Exceeding Version Count Alert
PromSQL
starrocks_be_max_tablet_rowset_num{job="$job_name"} > 700
Alert Description
An alert is triggered when a tablet on a BE node has more than 700 data versions.
Resolution
Use the following command to check the tablet with excessive versions:
SELECT BE_ID,TABLET_ID FROM information_schema.be_tablets WHERE NUM_ROWSET>700;
Example for Tablet with ID 2889156
:
SHOW TABLET 2889156;
Execute the command returned in the DetailCmd
field:
SHOW PROC '/dbs/2601148/2889154/partitions/2889153/2889155/2889156';
Under normal circumstances, as shown, all three replicas should be in NORMAL
status, and other metrics like RowCount
and DataSize
should remain consistent. If only one replica exceeds the version limit of 700, you can trigger a Clone task based on other replicas using the following command:
ADMIN SET REPLICA STATUS PROPERTIES("tablet_id" = "$tablet_id", "backend_id" = "$backend_id", "status" = "bad");
If two or more replicas exceed the version limit, you can temporarily increase the version count limit:
# Replace be_ip with the IP of the BE node which stores the tablet that exceeds the version limit.
# The default be_http_port is 8040.
# The default value of tablet_max_versions is 1000.
curl -XPOST http://$be_ip:$be_http_port/api/update_config?tablet_max_versions=2000
CheckPoint Failure Alert
PromSQL
starrocks_fe_meta_log_count{job="$job_name",instance="$fe_master"} > 100000
Alert Description
An alert is triggered when the FE node's BDB log count exceeds 100,000. By default, the system performs a CheckPoint when the BDB log count exceeds 50,000, and then resets the count to 0.
Resolution
This alert indicates that a CheckPoint was not performed. You need to investigate the FE logs to analyze the CheckPoint process and resolve the issue:
In the fe.log of the Leader FE node, search for records like begin to generate new image: image.xxxx
. If found, it means the system has started generating a new image. Continue checking the logs for records like checkpoint finished save image.xxxx
to confirm successful image creation. If you find Exception when generate new image file
, the image generation failed. You should carefully handle the metadata based on the specific error. It is recommended to contact the support team for further analysis.

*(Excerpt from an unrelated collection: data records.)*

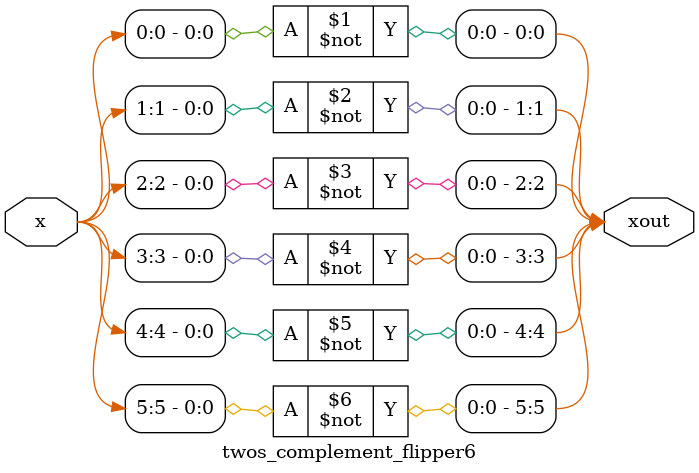
<source format=v>
module twos_complement_flipper6(x, xout);
	input [5:0] x;
	output [5:0] xout;
	not notter0(xout[0], x[0]);
	not notter1(xout[1], x[1]);
	not notter2(xout[2], x[2]);
	not notter3(xout[3], x[3]);
	not notter4(xout[4], x[4]);
	not notter5(xout[5], x[5]);

endmodule
</source>
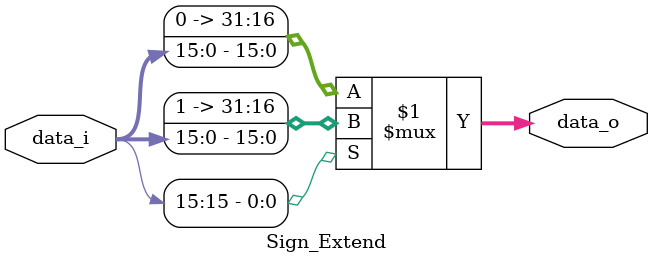
<source format=v>

module Sign_Extend(
    data_i,
    data_o
    );
               
//I/O ports
input   [16-1:0] data_i;
output  [32-1:0] data_o;

//Internal Signals
wire     [32-1:0] data_o;

//Sign extended
assign data_o = data_i[15]? {16'b1111111111111111,data_i}:{16'b0000000000000000,data_i};   
endmodule      
     
</source>
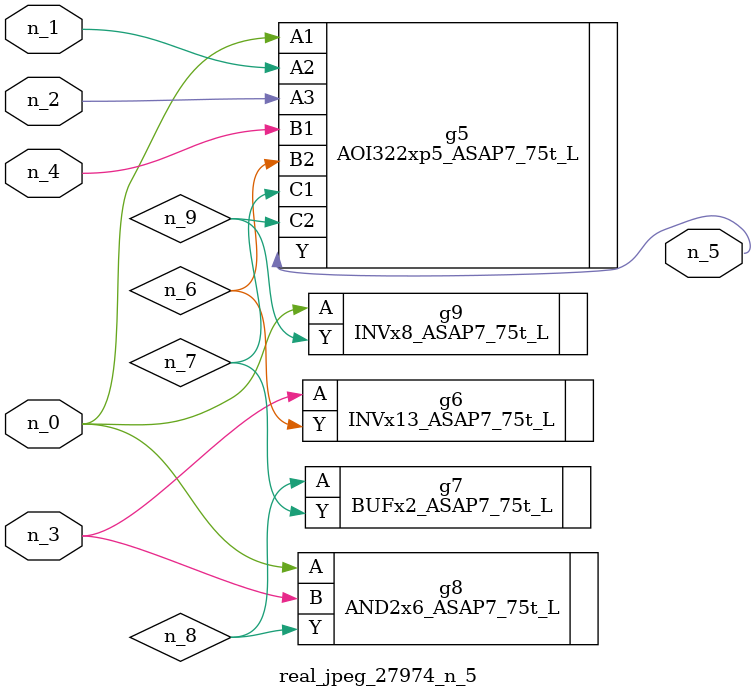
<source format=v>
module real_jpeg_27974_n_5 (n_4, n_0, n_1, n_2, n_3, n_5);

input n_4;
input n_0;
input n_1;
input n_2;
input n_3;

output n_5;

wire n_8;
wire n_6;
wire n_7;
wire n_9;

AOI322xp5_ASAP7_75t_L g5 ( 
.A1(n_0),
.A2(n_1),
.A3(n_2),
.B1(n_4),
.B2(n_6),
.C1(n_7),
.C2(n_9),
.Y(n_5)
);

AND2x6_ASAP7_75t_L g8 ( 
.A(n_0),
.B(n_3),
.Y(n_8)
);

INVx8_ASAP7_75t_L g9 ( 
.A(n_0),
.Y(n_9)
);

INVx13_ASAP7_75t_L g6 ( 
.A(n_3),
.Y(n_6)
);

BUFx2_ASAP7_75t_L g7 ( 
.A(n_8),
.Y(n_7)
);


endmodule
</source>
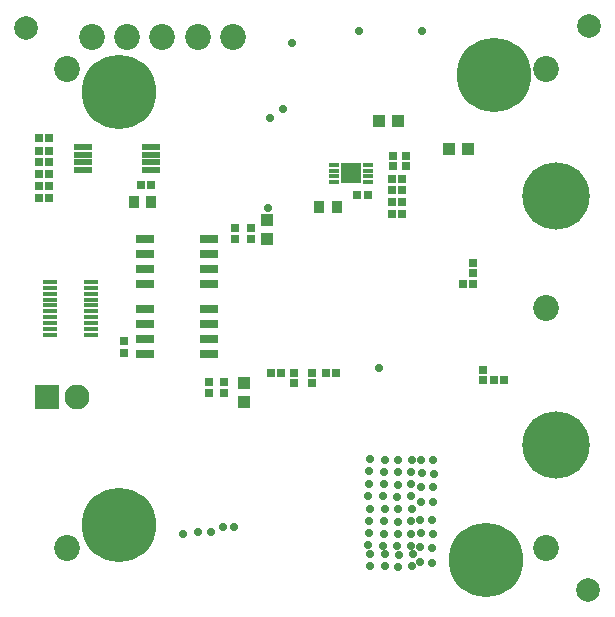
<source format=gbs>
G04*
G04 #@! TF.GenerationSoftware,Altium Limited,Altium Designer,21.6.4 (81)*
G04*
G04 Layer_Color=16711935*
%FSLAX44Y44*%
%MOMM*%
G71*
G04*
G04 #@! TF.SameCoordinates,2815C35D-ED33-4C73-AB2E-66417DBC4640*
G04*
G04*
G04 #@! TF.FilePolarity,Negative*
G04*
G01*
G75*
%ADD47R,0.7200X0.6700*%
%ADD53R,1.0500X1.1000*%
%ADD54R,1.1000X1.0500*%
%ADD55R,0.7200X0.7000*%
%ADD57R,0.7000X0.7200*%
%ADD60C,2.0000*%
%ADD62R,2.1200X2.1200*%
%ADD63C,2.1200*%
%ADD64C,2.1900*%
%ADD65C,5.7000*%
%ADD66C,0.1000*%
%ADD67C,0.7000*%
%ADD92R,1.6000X0.5500*%
%ADD93R,1.6500X0.7000*%
%ADD94R,0.9500X0.4000*%
%ADD95R,1.7000X1.7000*%
%ADD96R,1.2000X0.4000*%
%ADD97R,0.9000X1.1000*%
%ADD98R,0.7000X0.6500*%
%ADD99C,6.3000*%
%ADD100R,0.6500X0.7000*%
G54D47*
X99000Y226250D02*
D03*
Y216650D02*
D03*
G54D53*
X374500Y389088D02*
D03*
X390500D02*
D03*
X331500Y412500D02*
D03*
X315500D02*
D03*
G54D54*
X200650Y174955D02*
D03*
Y190955D02*
D03*
X220624Y328550D02*
D03*
Y312550D02*
D03*
G54D55*
X193167D02*
D03*
Y321750D02*
D03*
X206778D02*
D03*
Y312550D02*
D03*
X184407Y191350D02*
D03*
Y182150D02*
D03*
X171518Y182500D02*
D03*
Y191700D02*
D03*
G54D57*
X113425Y358378D02*
D03*
X122625D02*
D03*
X306100Y349750D02*
D03*
X296900D02*
D03*
G54D60*
X16836Y491645D02*
D03*
X492909Y492701D02*
D03*
X492478Y15188D02*
D03*
G54D62*
X34250Y179000D02*
D03*
G54D63*
X59650D02*
D03*
G54D64*
X192000Y484000D02*
D03*
X51000Y457000D02*
D03*
X457000Y51000D02*
D03*
Y457000D02*
D03*
X132000Y484000D02*
D03*
X102000D02*
D03*
X72000D02*
D03*
X457000Y254000D02*
D03*
X51000Y51000D02*
D03*
X162000Y484000D02*
D03*
G54D65*
X465000Y138000D02*
D03*
Y349000D02*
D03*
G54D66*
X95000Y71000D02*
D03*
X406000Y41000D02*
D03*
X413000Y452000D02*
D03*
X95000Y437000D02*
D03*
G54D67*
X315000Y203311D02*
D03*
X241500Y478750D02*
D03*
X220968Y339000D02*
D03*
X349911Y39320D02*
D03*
X350161Y52070D02*
D03*
X350607Y63513D02*
D03*
X350161Y75070D02*
D03*
X360411Y74570D02*
D03*
X360857Y63014D02*
D03*
X360411Y51570D02*
D03*
X360161Y38820D02*
D03*
X350911Y90320D02*
D03*
X351161Y103070D02*
D03*
X351607Y114514D02*
D03*
X351161Y126070D02*
D03*
X361411Y125570D02*
D03*
X361857Y114014D02*
D03*
X361411Y102570D02*
D03*
X361161Y89820D02*
D03*
X308000Y46100D02*
D03*
X320750Y45850D02*
D03*
X332193Y45405D02*
D03*
X343750Y45850D02*
D03*
X343250Y35600D02*
D03*
X331693Y35155D02*
D03*
X320250Y35600D02*
D03*
X307500Y35850D02*
D03*
Y84500D02*
D03*
X320250Y84250D02*
D03*
X331693Y83804D02*
D03*
X343250Y84250D02*
D03*
X342750Y74000D02*
D03*
X331194Y73554D02*
D03*
X319750Y74000D02*
D03*
X307000Y74250D02*
D03*
X306320Y53339D02*
D03*
X319070Y53089D02*
D03*
X330513Y52643D02*
D03*
X342070Y53089D02*
D03*
X342570Y63339D02*
D03*
X331013Y62893D02*
D03*
X319570Y63339D02*
D03*
X306820Y63589D02*
D03*
Y105339D02*
D03*
X319570Y105089D02*
D03*
X331013Y104643D02*
D03*
X342570Y105089D02*
D03*
X342070Y94839D02*
D03*
X330513Y94393D02*
D03*
X319070Y94839D02*
D03*
X306320Y95089D02*
D03*
X307000Y116000D02*
D03*
X319750Y115750D02*
D03*
X331194Y115304D02*
D03*
X342750Y115750D02*
D03*
X343250Y126000D02*
D03*
X331693Y125554D02*
D03*
X320250Y126000D02*
D03*
X307500Y126250D02*
D03*
X192905Y69250D02*
D03*
X183138Y69052D02*
D03*
X173250Y65020D02*
D03*
X161750Y64750D02*
D03*
X149500Y63250D02*
D03*
X234398Y422690D02*
D03*
X223373Y415288D02*
D03*
X298715Y489190D02*
D03*
X351500Y488750D02*
D03*
G54D92*
X64618Y390689D02*
D03*
X122618D02*
D03*
Y377689D02*
D03*
X64618Y371189D02*
D03*
Y377689D02*
D03*
Y384189D02*
D03*
X122618D02*
D03*
Y371189D02*
D03*
G54D93*
X171500Y215250D02*
D03*
Y240650D02*
D03*
X117500D02*
D03*
Y227950D02*
D03*
Y215250D02*
D03*
X171500Y227950D02*
D03*
Y253350D02*
D03*
X117500D02*
D03*
X171250Y274450D02*
D03*
X117250D02*
D03*
Y299850D02*
D03*
X171250Y312550D02*
D03*
Y299850D02*
D03*
Y287150D02*
D03*
X117250D02*
D03*
Y312550D02*
D03*
G54D94*
X276914Y360775D02*
D03*
Y365775D02*
D03*
Y370775D02*
D03*
Y375775D02*
D03*
X305914Y370775D02*
D03*
Y375775D02*
D03*
Y365775D02*
D03*
Y360775D02*
D03*
G54D95*
X291414Y368275D02*
D03*
G54D96*
X71500Y266500D02*
D03*
Y261500D02*
D03*
Y256500D02*
D03*
Y251500D02*
D03*
Y231500D02*
D03*
Y236500D02*
D03*
Y241500D02*
D03*
Y246500D02*
D03*
Y276500D02*
D03*
Y271500D02*
D03*
X36500D02*
D03*
Y276500D02*
D03*
Y246500D02*
D03*
Y241500D02*
D03*
Y236500D02*
D03*
Y231500D02*
D03*
Y251500D02*
D03*
Y256500D02*
D03*
Y261500D02*
D03*
Y266500D02*
D03*
G54D97*
X279500Y339500D02*
D03*
X264500D02*
D03*
X122500Y343710D02*
D03*
X107500D02*
D03*
G54D98*
X421000Y193594D02*
D03*
X412500D02*
D03*
X279005Y198941D02*
D03*
X270505D02*
D03*
X224129Y199191D02*
D03*
X232629D02*
D03*
X27250Y357460D02*
D03*
X35750D02*
D03*
X27250Y367710D02*
D03*
X35750D02*
D03*
X27285Y397960D02*
D03*
X35785D02*
D03*
X35750Y347460D02*
D03*
X27250D02*
D03*
X35750Y377710D02*
D03*
X27250D02*
D03*
X35750Y387710D02*
D03*
X27250D02*
D03*
X334750Y343750D02*
D03*
X326250D02*
D03*
X334750Y354236D02*
D03*
X326250D02*
D03*
Y334250D02*
D03*
X334750D02*
D03*
X326000Y363750D02*
D03*
X334500D02*
D03*
X394750Y274431D02*
D03*
X386250D02*
D03*
G54D99*
X95000Y71000D02*
D03*
X406000Y41000D02*
D03*
X413000Y452000D02*
D03*
X95000Y437000D02*
D03*
G54D100*
X243755Y190711D02*
D03*
Y199211D02*
D03*
X258755Y190441D02*
D03*
Y198941D02*
D03*
X338500Y382750D02*
D03*
Y374250D02*
D03*
X327500Y374500D02*
D03*
Y383000D02*
D03*
X394750Y284000D02*
D03*
Y292500D02*
D03*
X403000Y202094D02*
D03*
Y193594D02*
D03*
M02*

</source>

Excessive FE Thread Count Alert
PromSQL
starrocks_fe_thread_pool{job="$job_name"} > 3000
Alert Description
An alert is triggered when the number of threads on the FE exceeds 3000.
Resolution
The default thread count limit for FE and BE nodes is 4096. A large number of UNION ALL queries typically lead to an excessive thread count. It is recommended to reduce the concurrency of UNION ALL queries and adjust the system variable pipeline_dop
. If it is not possible to adjust SQL query granularity, you can globally adjust pipeline_dop
:
SET GLOBAL pipeline_dop=8;
In emergencies, to restore services quickly, you can increase the FE dynamic parameter thrift_server_max_worker_threads
(default value: 4096).
ADMIN SET FRONTEND CONFIG ("thrift_server_max_worker_threads"="8192");
High FE JVM Usage Alert
PromSQL
sum(jvm_heap_size_bytes{job="$job_name", type="used"}) * 100 / sum(jvm_heap_size_bytes{job="$job_name", type="max"}) > 90
Alert Description
An alert is triggered when the JVM usage on an FE node exceeds 90%.
Resolution
This alert indicates that JVM usage is too high. You can use the jmap
command to analyze the situation. Since detailed monitoring information for this metric is still under development, direct insights are limited. Perform the following actions and send the results to the support team for analysis:
# Note that specifying `live` in the command may cause FE to restart.
jmap -histo[:live] $fe_pid > jmap.dump
In emergencies, to quickly restore services, you can restart the corresponding FE node or increase the JVM (Xmx) size and then restart the FE service.